** Opening DATA EXCERPTS block **
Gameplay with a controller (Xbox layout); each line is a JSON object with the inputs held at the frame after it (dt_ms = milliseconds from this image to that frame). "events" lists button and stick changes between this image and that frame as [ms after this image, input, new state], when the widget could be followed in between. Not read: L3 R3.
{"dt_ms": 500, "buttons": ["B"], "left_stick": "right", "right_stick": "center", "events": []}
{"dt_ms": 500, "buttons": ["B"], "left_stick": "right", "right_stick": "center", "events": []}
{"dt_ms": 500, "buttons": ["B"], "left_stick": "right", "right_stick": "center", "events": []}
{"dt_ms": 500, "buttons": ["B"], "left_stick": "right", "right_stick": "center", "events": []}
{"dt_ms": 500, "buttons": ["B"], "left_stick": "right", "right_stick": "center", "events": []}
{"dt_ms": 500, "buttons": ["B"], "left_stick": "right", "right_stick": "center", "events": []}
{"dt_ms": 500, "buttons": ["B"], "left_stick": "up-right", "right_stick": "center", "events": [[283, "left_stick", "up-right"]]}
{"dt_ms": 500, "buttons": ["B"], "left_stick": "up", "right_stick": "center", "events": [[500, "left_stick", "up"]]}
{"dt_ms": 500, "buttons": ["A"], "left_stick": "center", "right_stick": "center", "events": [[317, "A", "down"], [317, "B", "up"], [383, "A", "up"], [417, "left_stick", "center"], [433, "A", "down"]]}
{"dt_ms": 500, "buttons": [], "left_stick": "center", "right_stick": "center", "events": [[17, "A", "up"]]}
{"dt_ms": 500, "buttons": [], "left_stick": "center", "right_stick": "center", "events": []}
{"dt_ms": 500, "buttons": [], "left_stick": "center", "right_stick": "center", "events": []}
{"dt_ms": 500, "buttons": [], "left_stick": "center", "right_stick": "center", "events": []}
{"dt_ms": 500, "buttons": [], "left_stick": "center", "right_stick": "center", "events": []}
** Closing DATA EXCERPTS block **
* [TASK TO CARRY OUT] Each line of the data must be copied exactly as it appears.

* [REPLY TO THE TASK]
Gameplay with a controller (Xbox layout); each line is a JSON object with the inputs held at the frame after it (dt_ms = milliseconds from this image to that frame). "events" lists button and stick changes between this image and that frame as [ms after this image, input, new state], when the widget could be followed in between. Not read: L3 R3.
{"dt_ms": 500, "buttons": ["B"], "left_stick": "right", "right_stick": "center", "events": []}
{"dt_ms": 500, "buttons": ["B"], "left_stick": "right", "right_stick": "center", "events": []}
{"dt_ms": 500, "buttons": ["B"], "left_stick": "right", "right_stick": "center", "events": []}
{"dt_ms": 500, "buttons": ["B"], "left_stick": "right", "right_stick": "center", "events": []}
{"dt_ms": 500, "buttons": ["B"], "left_stick": "right", "right_stick": "center", "events": []}
{"dt_ms": 500, "buttons": ["B"], "left_stick": "right", "right_stick": "center", "events": []}
{"dt_ms": 500, "buttons": ["B"], "left_stick": "up-right", "right_stick": "center", "events": [[283, "left_stick", "up-right"]]}
{"dt_ms": 500, "buttons": ["B"], "left_stick": "up", "right_stick": "center", "events": [[500, "left_stick", "up"]]}
{"dt_ms": 500, "buttons": ["A"], "left_stick": "center", "right_stick": "center", "events": [[317, "A", "down"], [317, "B", "up"], [383, "A", "up"], [417, "left_stick", "center"], [433, "A", "down"]]}
{"dt_ms": 500, "buttons": [], "left_stick": "center", "right_stick": "center", "events": [[17, "A", "up"]]}
{"dt_ms": 500, "buttons": [], "left_stick": "center", "right_stick": "center", "events": []}
{"dt_ms": 500, "buttons": [], "left_stick": "center", "right_stick": "center", "events": []}
{"dt_ms": 500, "buttons": [], "left_stick": "center", "right_stick": "center", "events": []}
{"dt_ms": 500, "buttons": [], "left_stick": "center", "right_stick": "center", "events": []}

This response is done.